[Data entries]
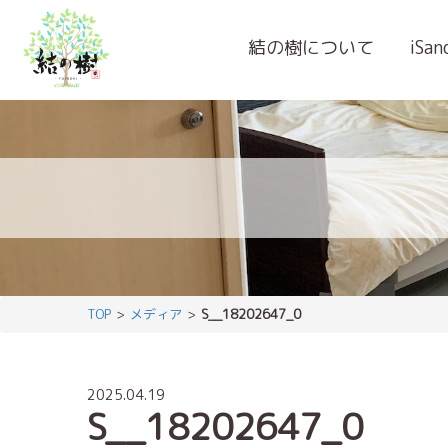
結の樹について
iSa
TOP
メディア
S__18202647_0
2025.04.19
S__18202647_0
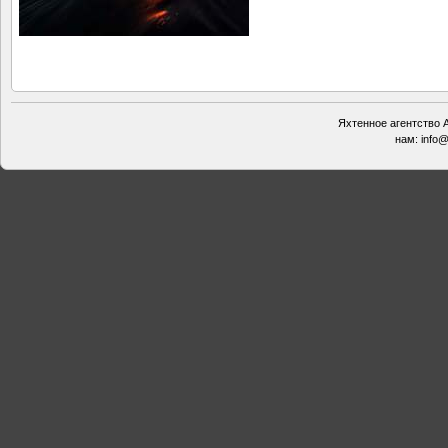
Яхтенное агентство А
нам:
info@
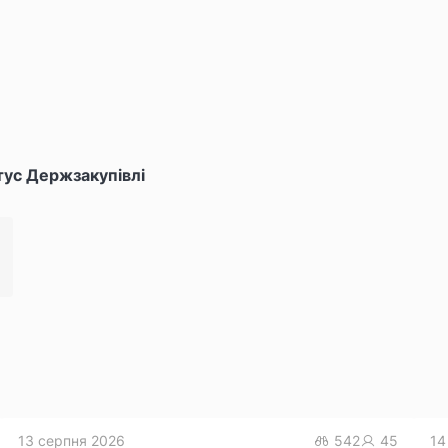
тус Держзакупівлі
13 серпня 2026
542
45
14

▸ About this exercise:
Every record above must be copied exactly; none of the pictures belong in the copy.

▸ Output of the exercise:
結の樹について
iSa
TOP
メディア
S__18202647_0
2025.04.19
S__18202647_0
Яхтенное агентство А
нам:
info@
тус Держзакупівлі
13 серпня 2026
542
45
14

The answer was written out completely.